Well the weekend is over. A new chapter has begun for all of us. As much as I am sad & happy……I am so grateful that we got to send him out into the world the way we did. We had so many people come and celebrate Bryce and all of our memories of watching him grow up.
I was living in the moments and relishing my last minutes with him that I only took pictures for the ceremony. I forgot to get pictures at the party. So many people were here….and it was really a blessed time. I was crying off & on all weekend. But I did get to say most of what I wanted say to everyone. The only bad thing about the party was that Rob missed it. He had to work. Poor guy. But Landon, Jordan & myself paid tribute to him and all that he has added to our Son’s life. We have an usual situation. Landon being the bio-dad and Rob being the one that was there for majority of the days…Landon had nothing but good things to say about partnering with Rob to raise up Bryce and get us this far.
I had put out all of Bryce’s scrap books so everyone could see him through the ages….and it brought up so many happy days, memories…and the kids were all making fun of my hair through the years. LOL All of the different colors & styles. Hehe. They made fun of their dad too!
My favorite part of the day was when we all surrounded him…while he opened his gifts and shared our favorite memories of him. I think it made more of us cry than they would like to admit. It was really heartwarming.
I also love that my kids are so affectionate…he hugged every body more than once and told them how special it was for them to come and celebrate with us. I appreciate that so much.

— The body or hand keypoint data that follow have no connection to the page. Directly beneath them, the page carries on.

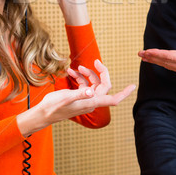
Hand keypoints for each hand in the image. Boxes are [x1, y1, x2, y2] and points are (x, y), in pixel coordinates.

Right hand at [17, 60, 135, 135]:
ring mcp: (85, 99)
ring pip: (93, 84)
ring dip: (87, 74)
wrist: (43, 114)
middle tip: (96, 61)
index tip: (132, 86)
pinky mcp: (79, 97)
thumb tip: (91, 90)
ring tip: (77, 68)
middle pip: (103, 85)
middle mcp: (91, 101)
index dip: (124, 93)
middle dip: (101, 73)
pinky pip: (84, 85)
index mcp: (91, 102)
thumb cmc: (53, 108)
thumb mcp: (65, 98)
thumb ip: (79, 94)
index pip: (113, 99)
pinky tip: (71, 73)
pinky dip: (79, 77)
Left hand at [138, 35, 175, 95]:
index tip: (146, 52)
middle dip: (152, 58)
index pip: (169, 56)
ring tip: (148, 58)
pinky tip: (164, 62)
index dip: (156, 54)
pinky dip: (168, 64)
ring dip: (159, 62)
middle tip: (141, 54)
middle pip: (166, 63)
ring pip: (170, 67)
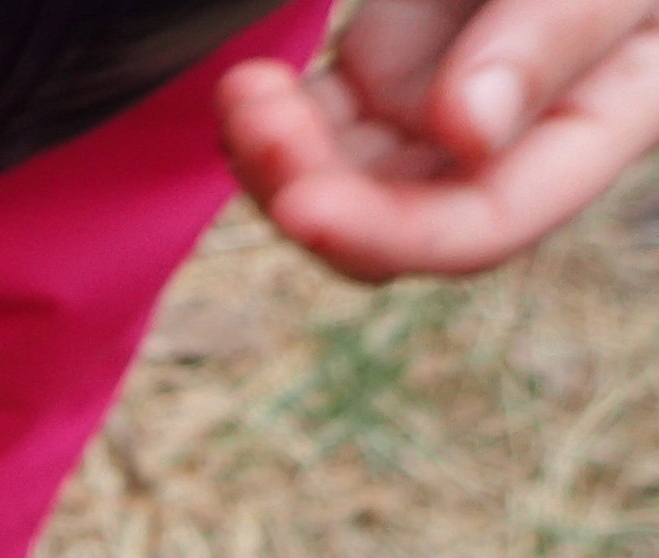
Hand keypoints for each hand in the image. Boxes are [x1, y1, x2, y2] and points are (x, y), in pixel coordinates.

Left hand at [217, 0, 658, 278]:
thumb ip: (548, 39)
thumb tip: (470, 133)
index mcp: (597, 125)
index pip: (487, 222)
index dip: (391, 233)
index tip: (302, 207)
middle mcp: (511, 143)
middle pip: (396, 223)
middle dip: (312, 192)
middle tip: (259, 120)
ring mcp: (440, 115)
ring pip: (342, 189)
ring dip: (277, 161)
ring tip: (245, 94)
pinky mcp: (383, 78)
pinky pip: (313, 133)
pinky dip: (267, 126)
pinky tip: (244, 93)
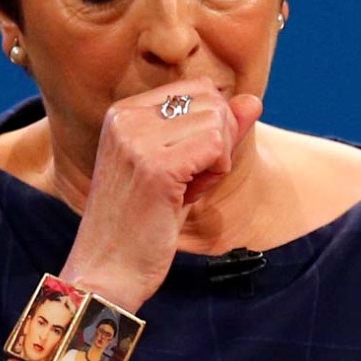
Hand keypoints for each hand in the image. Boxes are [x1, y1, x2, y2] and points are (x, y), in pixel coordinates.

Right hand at [62, 77, 261, 309]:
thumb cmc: (141, 224)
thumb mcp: (179, 167)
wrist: (107, 270)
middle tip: (190, 180)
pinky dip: (217, 172)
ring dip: (218, 160)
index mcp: (123, 113)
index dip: (210, 127)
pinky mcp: (156, 167)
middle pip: (211, 101)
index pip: (197, 89)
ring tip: (186, 189)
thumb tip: (253, 100)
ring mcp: (138, 141)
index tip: (186, 164)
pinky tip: (191, 195)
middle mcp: (126, 118)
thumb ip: (215, 131)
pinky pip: (217, 146)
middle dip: (218, 141)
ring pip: (218, 122)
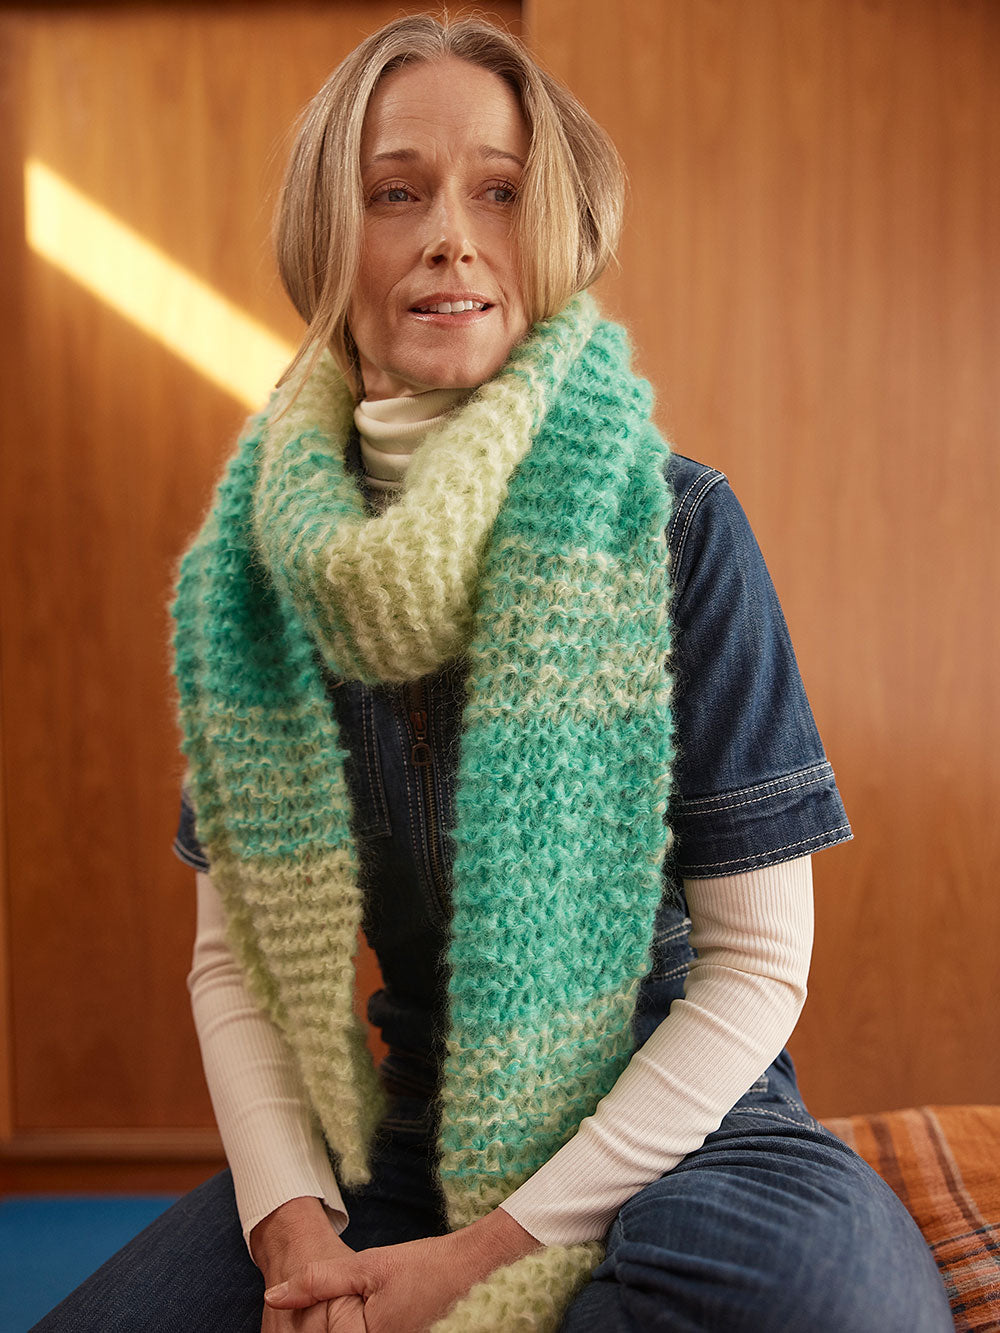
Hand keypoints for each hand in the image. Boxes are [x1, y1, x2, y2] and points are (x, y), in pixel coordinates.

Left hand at [264, 1207, 541, 1332]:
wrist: (477, 1271)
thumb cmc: (426, 1267)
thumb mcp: (371, 1266)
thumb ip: (319, 1282)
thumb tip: (274, 1295)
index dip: (305, 1325)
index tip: (303, 1308)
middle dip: (322, 1323)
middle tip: (338, 1299)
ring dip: (341, 1325)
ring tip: (367, 1301)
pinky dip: (360, 1325)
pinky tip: (372, 1311)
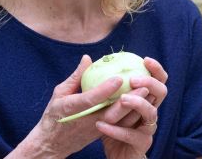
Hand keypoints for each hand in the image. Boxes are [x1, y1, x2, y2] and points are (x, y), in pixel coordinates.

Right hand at [9, 55, 143, 157]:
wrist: (54, 142)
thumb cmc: (54, 113)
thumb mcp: (60, 93)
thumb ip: (76, 77)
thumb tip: (88, 59)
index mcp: (72, 107)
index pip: (91, 99)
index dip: (106, 89)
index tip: (119, 78)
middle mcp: (87, 119)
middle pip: (111, 110)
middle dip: (129, 99)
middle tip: (144, 85)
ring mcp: (96, 127)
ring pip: (119, 118)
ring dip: (134, 106)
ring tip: (147, 92)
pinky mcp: (102, 131)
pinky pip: (118, 122)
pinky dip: (129, 112)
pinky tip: (140, 101)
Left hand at [96, 57, 167, 158]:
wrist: (111, 153)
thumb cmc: (107, 125)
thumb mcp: (98, 101)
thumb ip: (95, 82)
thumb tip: (87, 59)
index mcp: (142, 98)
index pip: (156, 81)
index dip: (155, 70)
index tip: (145, 59)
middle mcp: (148, 111)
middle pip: (161, 93)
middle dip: (150, 83)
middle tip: (133, 79)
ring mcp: (147, 128)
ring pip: (150, 113)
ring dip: (137, 103)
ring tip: (122, 98)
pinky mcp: (141, 144)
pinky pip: (132, 135)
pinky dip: (117, 130)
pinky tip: (101, 124)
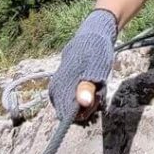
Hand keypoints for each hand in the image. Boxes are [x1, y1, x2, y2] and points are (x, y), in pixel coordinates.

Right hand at [48, 8, 116, 122]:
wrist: (92, 36)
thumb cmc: (95, 53)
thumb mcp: (95, 70)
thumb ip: (88, 88)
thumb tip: (83, 103)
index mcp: (60, 88)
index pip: (68, 116)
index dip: (85, 112)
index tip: (95, 99)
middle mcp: (55, 91)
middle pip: (72, 114)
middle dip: (87, 107)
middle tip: (98, 91)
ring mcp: (58, 89)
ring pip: (74, 107)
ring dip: (88, 101)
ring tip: (96, 86)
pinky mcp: (62, 87)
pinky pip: (73, 100)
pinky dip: (85, 96)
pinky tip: (92, 86)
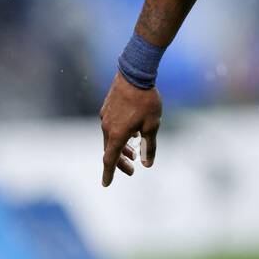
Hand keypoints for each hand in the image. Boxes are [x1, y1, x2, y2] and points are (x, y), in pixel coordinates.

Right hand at [99, 72, 161, 186]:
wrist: (135, 74)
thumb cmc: (146, 101)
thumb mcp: (152, 126)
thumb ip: (149, 147)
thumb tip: (147, 164)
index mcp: (116, 134)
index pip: (109, 160)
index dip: (109, 173)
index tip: (106, 184)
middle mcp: (107, 127)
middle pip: (110, 151)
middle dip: (121, 162)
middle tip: (132, 170)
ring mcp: (105, 116)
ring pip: (110, 138)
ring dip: (120, 148)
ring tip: (133, 153)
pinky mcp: (107, 108)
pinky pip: (111, 127)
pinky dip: (119, 135)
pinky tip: (131, 133)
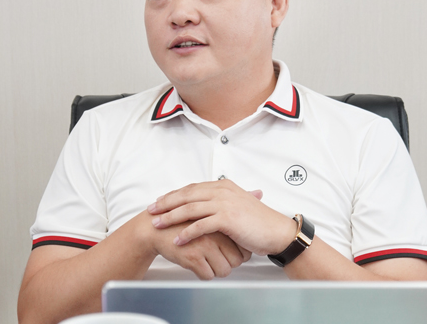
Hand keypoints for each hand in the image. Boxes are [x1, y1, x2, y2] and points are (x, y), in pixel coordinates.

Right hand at [143, 211, 250, 279]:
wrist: (154, 228)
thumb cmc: (182, 219)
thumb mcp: (210, 206)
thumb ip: (236, 201)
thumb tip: (259, 192)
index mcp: (222, 218)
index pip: (243, 246)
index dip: (237, 251)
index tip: (228, 249)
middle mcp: (216, 231)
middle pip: (236, 261)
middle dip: (228, 262)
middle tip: (215, 256)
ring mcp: (205, 245)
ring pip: (223, 271)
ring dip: (215, 269)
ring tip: (205, 259)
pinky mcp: (193, 257)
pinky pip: (208, 276)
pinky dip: (203, 273)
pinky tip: (197, 263)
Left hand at [147, 179, 296, 255]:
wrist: (276, 231)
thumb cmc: (258, 222)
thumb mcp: (237, 205)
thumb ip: (221, 201)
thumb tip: (205, 205)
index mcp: (223, 186)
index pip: (192, 188)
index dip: (174, 195)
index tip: (159, 202)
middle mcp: (222, 191)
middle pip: (187, 195)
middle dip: (166, 203)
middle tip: (151, 211)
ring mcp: (225, 203)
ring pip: (190, 209)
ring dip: (171, 217)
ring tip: (158, 225)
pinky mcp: (228, 218)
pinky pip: (201, 225)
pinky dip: (187, 233)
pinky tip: (177, 240)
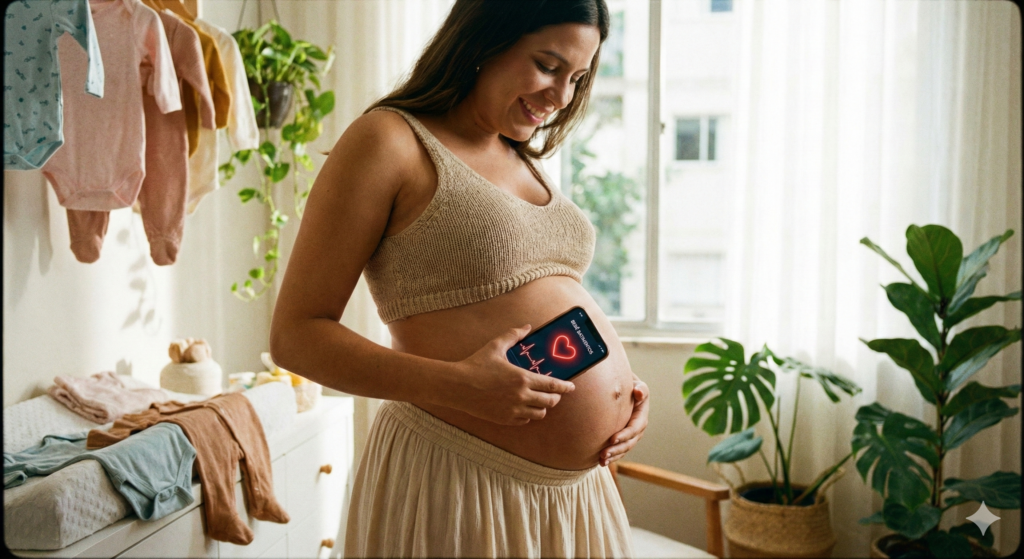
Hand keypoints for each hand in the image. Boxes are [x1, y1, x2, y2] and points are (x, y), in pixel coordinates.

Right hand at [451, 324, 575, 425]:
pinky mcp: (504, 419)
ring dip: (542, 407)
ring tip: (539, 401)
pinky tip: (524, 408)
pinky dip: (528, 415)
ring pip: (538, 413)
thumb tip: (526, 327)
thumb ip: (513, 336)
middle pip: (549, 402)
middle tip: (554, 393)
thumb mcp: (495, 347)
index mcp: (523, 378)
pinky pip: (524, 421)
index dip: (565, 387)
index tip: (571, 387)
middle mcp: (521, 396)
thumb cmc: (476, 365)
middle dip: (555, 397)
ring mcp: (513, 410)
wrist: (457, 386)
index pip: (552, 385)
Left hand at [599, 377, 648, 466]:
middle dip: (616, 450)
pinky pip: (619, 450)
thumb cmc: (629, 385)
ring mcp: (631, 435)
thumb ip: (640, 389)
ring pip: (623, 449)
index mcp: (641, 416)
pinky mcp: (623, 438)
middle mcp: (638, 428)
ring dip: (613, 456)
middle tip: (603, 454)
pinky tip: (601, 463)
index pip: (634, 428)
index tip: (611, 439)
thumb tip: (638, 393)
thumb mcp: (637, 384)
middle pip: (629, 443)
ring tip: (601, 462)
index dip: (624, 435)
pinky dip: (612, 457)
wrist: (624, 389)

Sunday ..was like a cloud looming for me…but it was bright skies for him. He loaded up his car…and stalled here and there….once he had his car packed we all knew the time had come for him to drive off. I was really trying to hold it together so he could leave. He was happy and I didn’t want to ruin that. I am really happy that he is happy. I would have felt terrible had he not wanted to leave….but he is excited to start this new chapter…and I am happy for him as well. He is a capable strong young man…and I know even when he stumbles he can get up and dust himself off & start over again. He is a fighter that way. I could worry about lots of things..but I am choosing not too. Because I know we have all done a good job raising him up.
The grandparents. These are the only grandparents he knows ( along with my step dad and his wife..who made it to the party the next day) . Rob’s parents and Jordan’s mom( up above). So along with step parents comes great family that have contributed positively to his life. 🙂
Once he drove off-> I of course cried my eyes out. I calmed down enough to sit on the couch…& Cole came beside me to hug me and tell me he would miss him too. I know that’s true. We will all miss him. Especially on game nights because he cracks us all up. The house is so quiet….and if you all have heard his laugh….you would miss not hearing it on a daily basis too.
He already has a job lined up. He starts on Tuesday. He transferred to A McDonalds in Spokane…and we have him lined up to start college in the Fall. He is going to Spokane Falls Community college to get his AA..and then hopefully transfer to Eastern for his teaching degree. He wants to teach high school kids ( maybe even work with special needs kids) and he would also like to be a coach. All of his parents are here to support him and get him through this process.
Sp that is our weekend in a nutshell. I am extremely proud or Bryce…but also his village of people. There are truly no words to express my love for everyone. Bryce was sent off in a great way with so much help & love. So thank to each and everyone of you. My heart swells!
Now I am getting ready for my flight to Mexico. 🙂 I leave early in the AM. My driver has already called to touch base and tell me he’s ready to pick us up and take us to our destination. So I will be leaving part of my stomach in Mexico….They can have that piece of me. This new chapter includes a smaller me. My brother and I are committing to running a 5K by the end of the year. Well I say we have to run part of it…my brother was planning on walking..and it was his idea! LOL So hopefully we can start that process soon after I get back.
I will update everyone on FB while on my journey. I hope you all have a wonderful week!